The research reveals a mixed picture. Ten per cent of the market, or 166 companies, had at least 50 per cent of their shares traded during the period, and 106 of these – dubbed the ‘pre-eminent companies on AIM’ – have a market capitalisation of over £10 million. Among them are household names such as ASOS, Carluccio’s and YouGov, resources companies including Peter Hambro Mining and Mediterranean Oil & Gas, and investment concerns such as hedge fund RAB Capital, whose share price tanked last year following a failed bet on mortgage lender Northern Rock.

Pre-eminent stocks

On average, these companies posted sales growth of 347 per cent, compared to 253 per cent across the whole of AIM (though profitability growth was lower than the AIM average). They typically have six market-makers to AIM’s average of less than four.
Most significantly, they have a mean of 3.6 non-executives compared to three for AIM companies as a whole, and in only five cases out of 106 are the roles of chairman and chief executive combined, compared to more than double that proportion in the wider market.

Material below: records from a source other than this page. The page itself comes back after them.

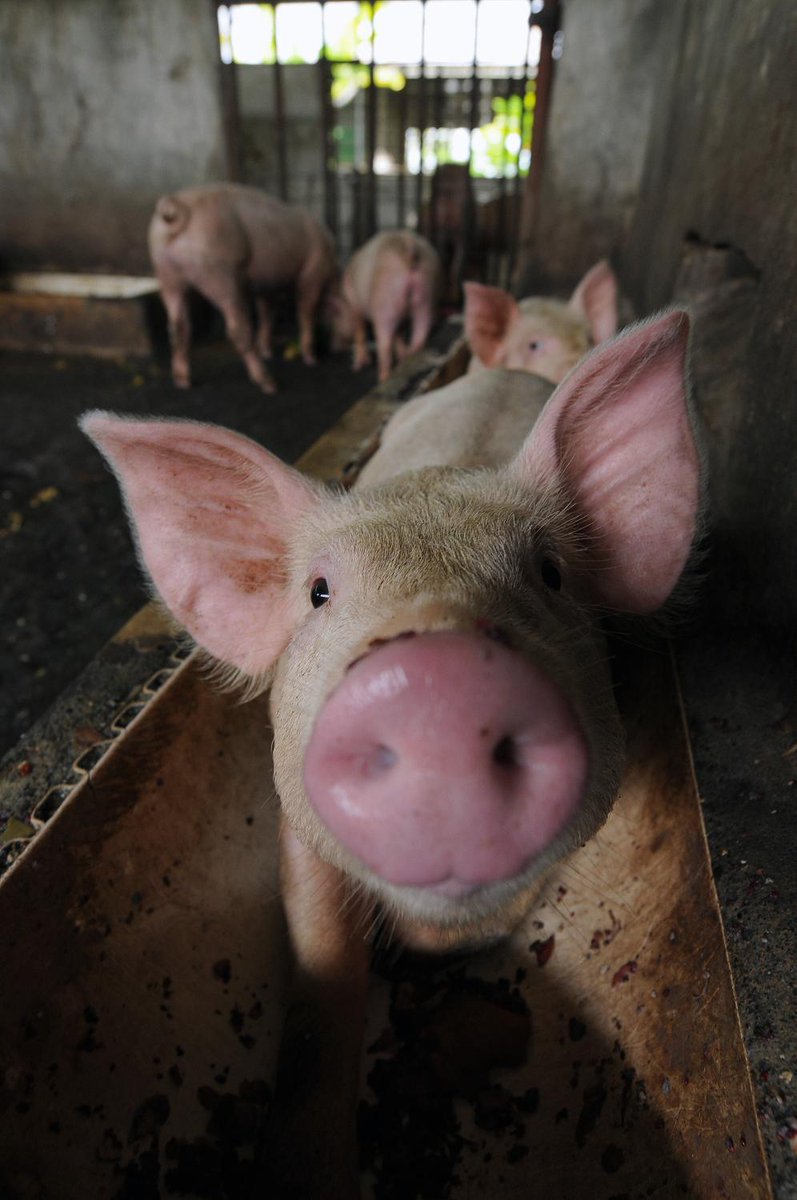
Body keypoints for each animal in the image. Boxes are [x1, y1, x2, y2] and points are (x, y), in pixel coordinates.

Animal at [148, 182, 338, 394]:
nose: (336, 346)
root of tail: (176, 207)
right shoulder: (313, 271)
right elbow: (306, 311)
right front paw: (311, 360)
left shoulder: (266, 283)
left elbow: (267, 311)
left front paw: (267, 351)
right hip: (219, 270)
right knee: (237, 328)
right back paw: (269, 384)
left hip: (165, 270)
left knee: (177, 326)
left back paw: (183, 382)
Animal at [330, 230, 441, 383]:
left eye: (335, 319)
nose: (334, 347)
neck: (345, 297)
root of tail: (408, 246)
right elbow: (399, 334)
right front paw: (401, 352)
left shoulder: (355, 304)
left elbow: (360, 331)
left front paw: (357, 366)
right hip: (427, 290)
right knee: (421, 330)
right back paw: (408, 356)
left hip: (385, 298)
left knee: (385, 344)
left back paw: (383, 377)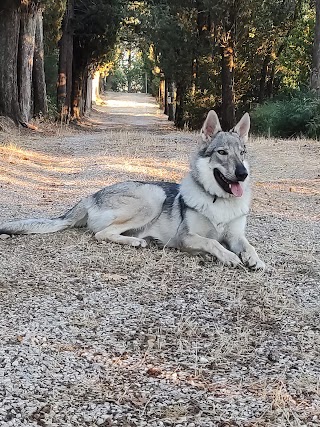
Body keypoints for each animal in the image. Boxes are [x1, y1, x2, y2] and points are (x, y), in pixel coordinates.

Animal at [0, 111, 264, 270]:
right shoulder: (186, 237)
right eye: (222, 153)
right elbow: (213, 243)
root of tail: (90, 196)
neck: (218, 201)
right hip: (152, 198)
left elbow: (248, 244)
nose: (243, 173)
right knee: (101, 234)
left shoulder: (235, 235)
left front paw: (254, 259)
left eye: (242, 153)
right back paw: (137, 242)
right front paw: (229, 256)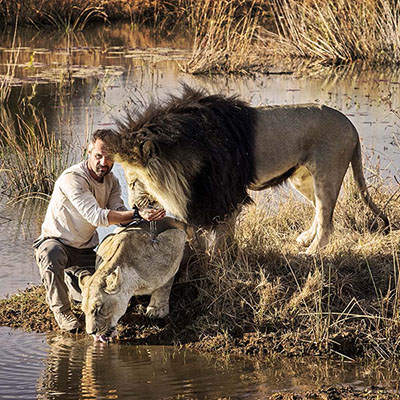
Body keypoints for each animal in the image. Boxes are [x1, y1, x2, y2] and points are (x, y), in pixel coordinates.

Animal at [106, 86, 388, 255]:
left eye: (133, 182)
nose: (134, 208)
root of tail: (351, 125)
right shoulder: (200, 196)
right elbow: (194, 231)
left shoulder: (225, 194)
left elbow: (222, 233)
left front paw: (219, 258)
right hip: (303, 179)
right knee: (319, 213)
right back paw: (306, 238)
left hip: (326, 176)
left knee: (327, 221)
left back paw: (311, 252)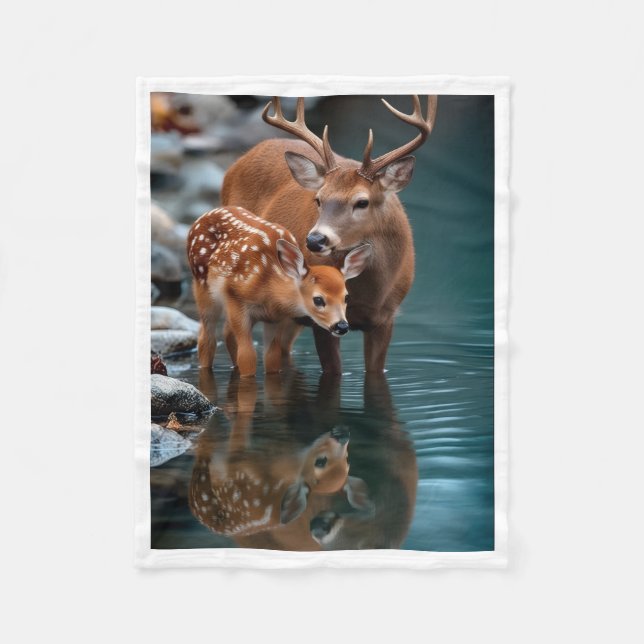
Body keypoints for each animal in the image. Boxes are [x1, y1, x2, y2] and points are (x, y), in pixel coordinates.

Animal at [186, 205, 371, 377]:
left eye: (346, 297)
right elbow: (247, 356)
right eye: (318, 299)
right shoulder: (236, 299)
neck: (268, 287)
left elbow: (272, 359)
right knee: (206, 339)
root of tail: (202, 217)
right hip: (201, 286)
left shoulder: (275, 318)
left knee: (226, 334)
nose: (341, 325)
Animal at [221, 95, 437, 374]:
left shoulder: (386, 317)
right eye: (318, 199)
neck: (368, 295)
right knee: (229, 333)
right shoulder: (321, 319)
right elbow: (334, 371)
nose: (314, 240)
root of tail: (244, 157)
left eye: (362, 202)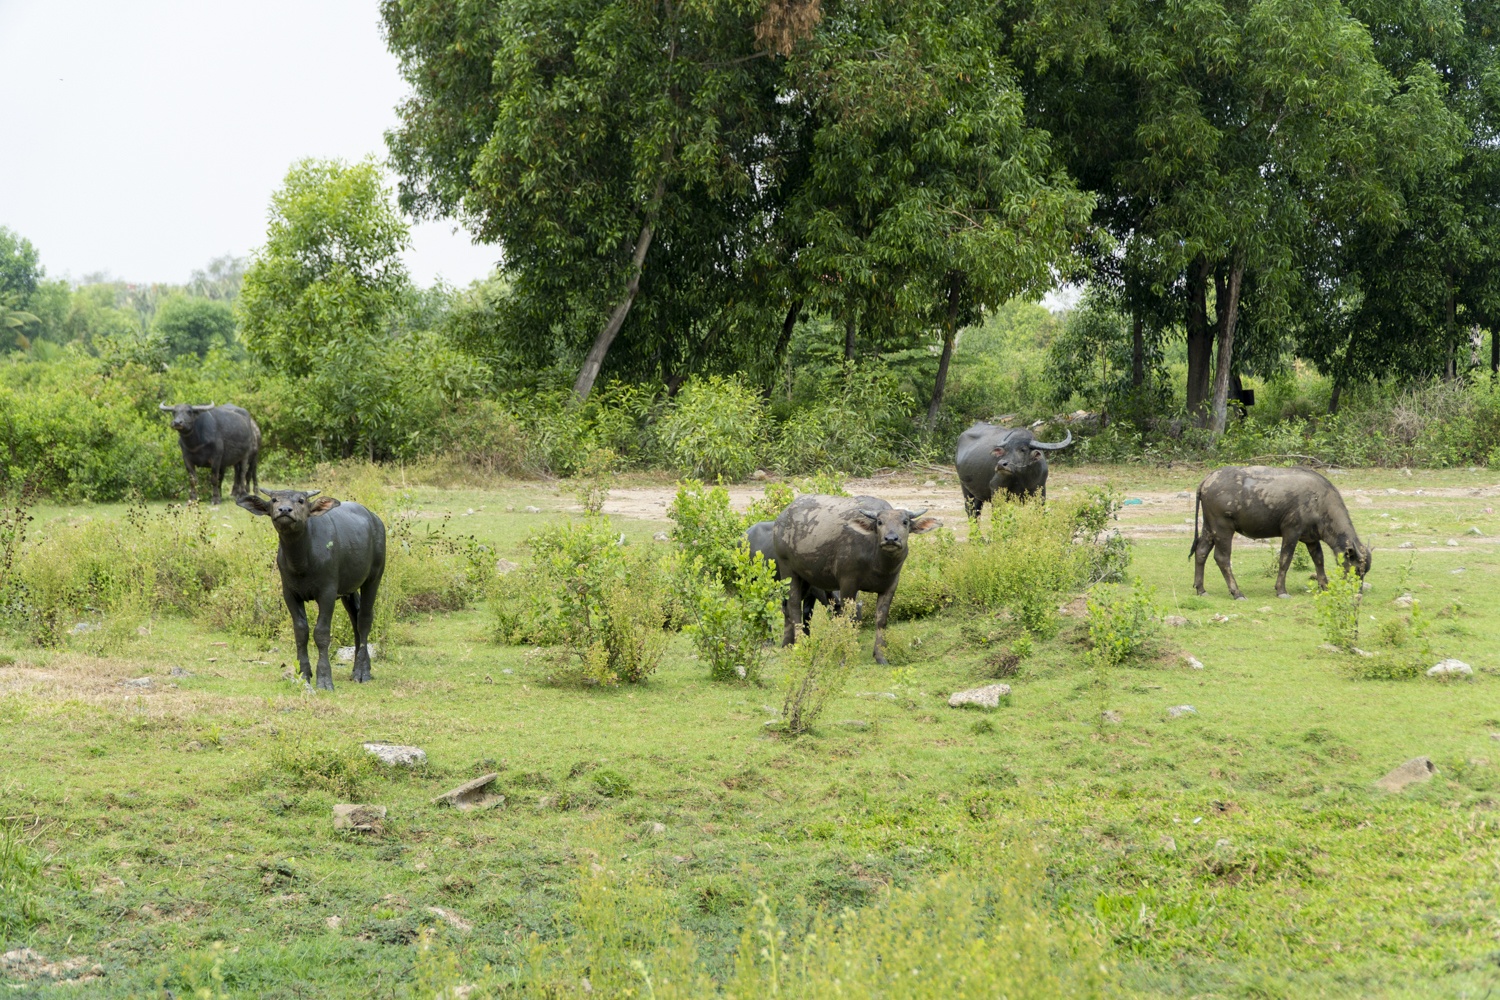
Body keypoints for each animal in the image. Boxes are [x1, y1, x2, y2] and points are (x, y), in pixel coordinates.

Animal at [237, 488, 384, 692]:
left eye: (301, 500)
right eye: (274, 500)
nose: (285, 510)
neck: (302, 560)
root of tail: (375, 520)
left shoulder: (327, 593)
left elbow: (321, 633)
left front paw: (324, 678)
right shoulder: (290, 594)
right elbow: (301, 632)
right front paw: (303, 673)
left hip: (374, 576)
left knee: (364, 619)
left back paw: (362, 672)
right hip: (349, 590)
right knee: (355, 619)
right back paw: (359, 667)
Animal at [774, 494, 936, 665]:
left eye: (905, 522)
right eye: (880, 522)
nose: (891, 539)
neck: (877, 562)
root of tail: (781, 519)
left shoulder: (891, 585)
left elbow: (881, 619)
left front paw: (880, 656)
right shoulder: (848, 583)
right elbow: (848, 618)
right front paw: (845, 655)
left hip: (806, 578)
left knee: (789, 607)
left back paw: (787, 645)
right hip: (788, 571)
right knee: (794, 606)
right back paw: (800, 646)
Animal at [1194, 464, 1374, 599]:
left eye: (1365, 571)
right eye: (1357, 569)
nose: (1358, 592)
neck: (1320, 502)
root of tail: (1208, 479)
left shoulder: (1311, 539)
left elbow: (1319, 560)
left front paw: (1325, 585)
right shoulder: (1291, 532)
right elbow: (1285, 560)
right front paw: (1281, 590)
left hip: (1209, 527)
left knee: (1201, 552)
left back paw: (1201, 589)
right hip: (1223, 528)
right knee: (1222, 558)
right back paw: (1237, 592)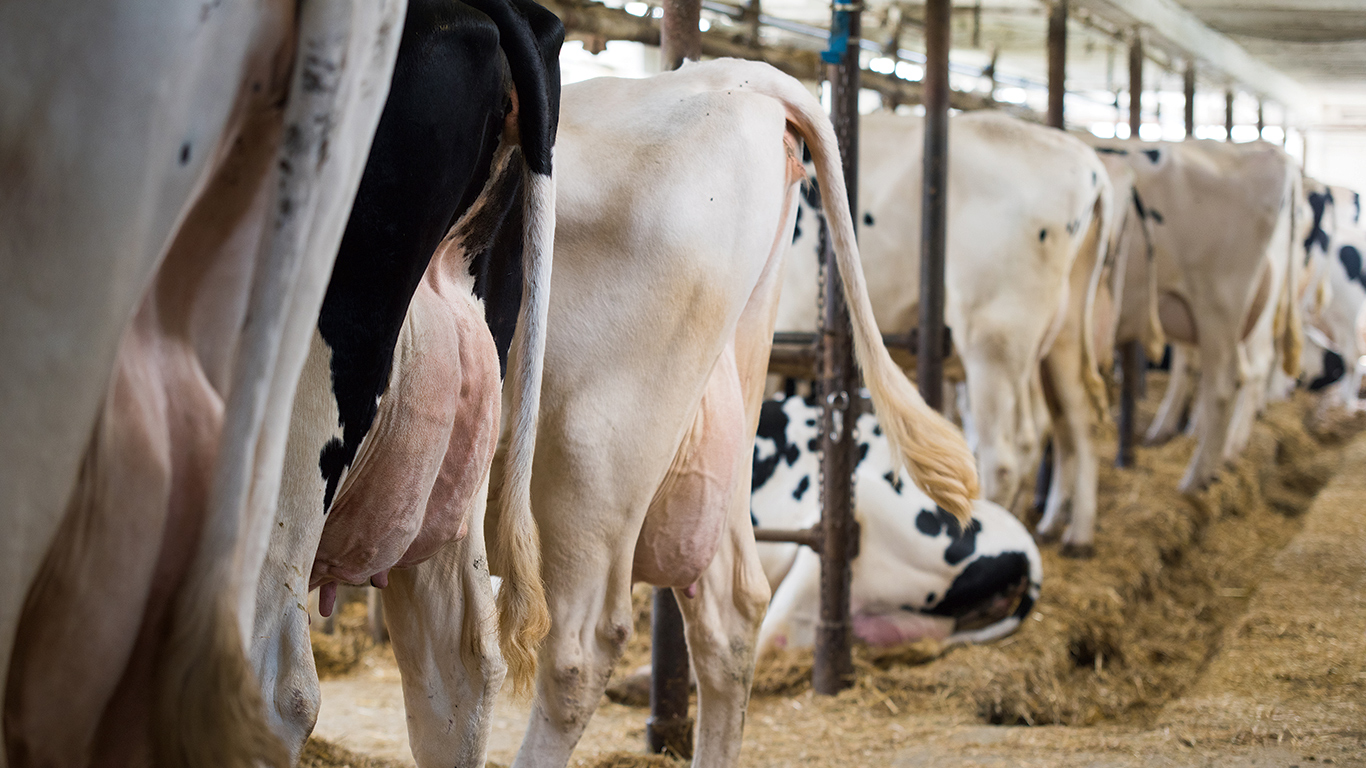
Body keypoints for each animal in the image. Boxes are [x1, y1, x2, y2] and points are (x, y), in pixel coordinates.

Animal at [775, 110, 1114, 549]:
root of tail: (1086, 161)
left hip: (992, 339)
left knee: (1006, 454)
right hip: (1061, 334)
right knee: (1072, 419)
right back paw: (1071, 531)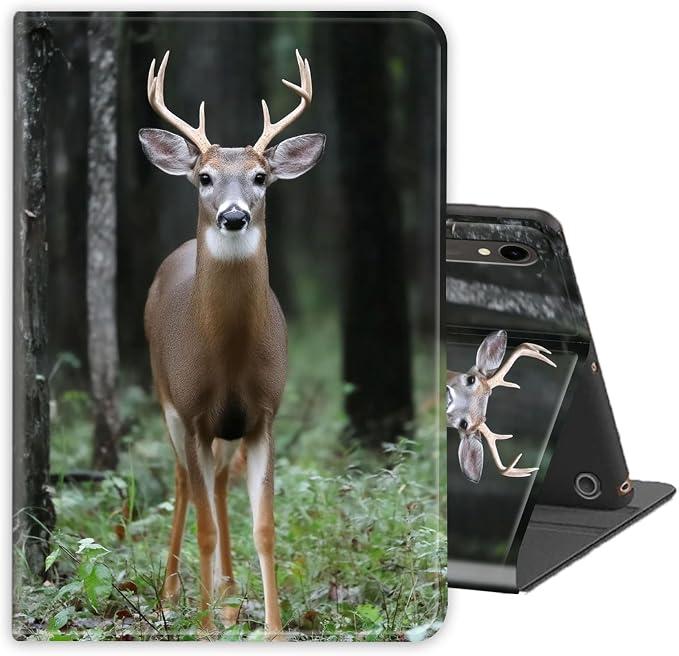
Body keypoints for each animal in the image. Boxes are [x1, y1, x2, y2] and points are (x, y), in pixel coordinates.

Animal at [137, 49, 325, 638]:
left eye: (261, 176)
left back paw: (225, 595)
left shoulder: (264, 414)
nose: (234, 215)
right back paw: (175, 595)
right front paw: (202, 629)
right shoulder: (194, 411)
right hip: (165, 398)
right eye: (204, 177)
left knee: (219, 483)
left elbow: (263, 525)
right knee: (182, 482)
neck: (229, 361)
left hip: (226, 429)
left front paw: (274, 629)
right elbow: (203, 525)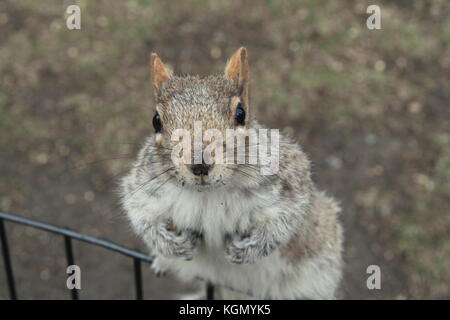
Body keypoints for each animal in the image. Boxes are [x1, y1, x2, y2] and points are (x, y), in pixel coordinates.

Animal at [119, 47, 342, 300]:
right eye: (156, 120)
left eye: (241, 113)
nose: (200, 165)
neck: (209, 193)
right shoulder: (143, 186)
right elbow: (140, 215)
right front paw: (172, 244)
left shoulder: (290, 180)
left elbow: (287, 219)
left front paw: (248, 249)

Of course, these factors are interrelated in complex ways: the report’s pre-eminent companies could have more non-executives because they are larger and therefore more liquid, rather than improved liquidity stemming from better corporate governance. But Searle is in no doubt that separating the role of chairman and chief executive makes investors treat a company more seriously. ‘Investors will expect the two to be separate, even for small AIM companies, unless there’s a very good reason for it.’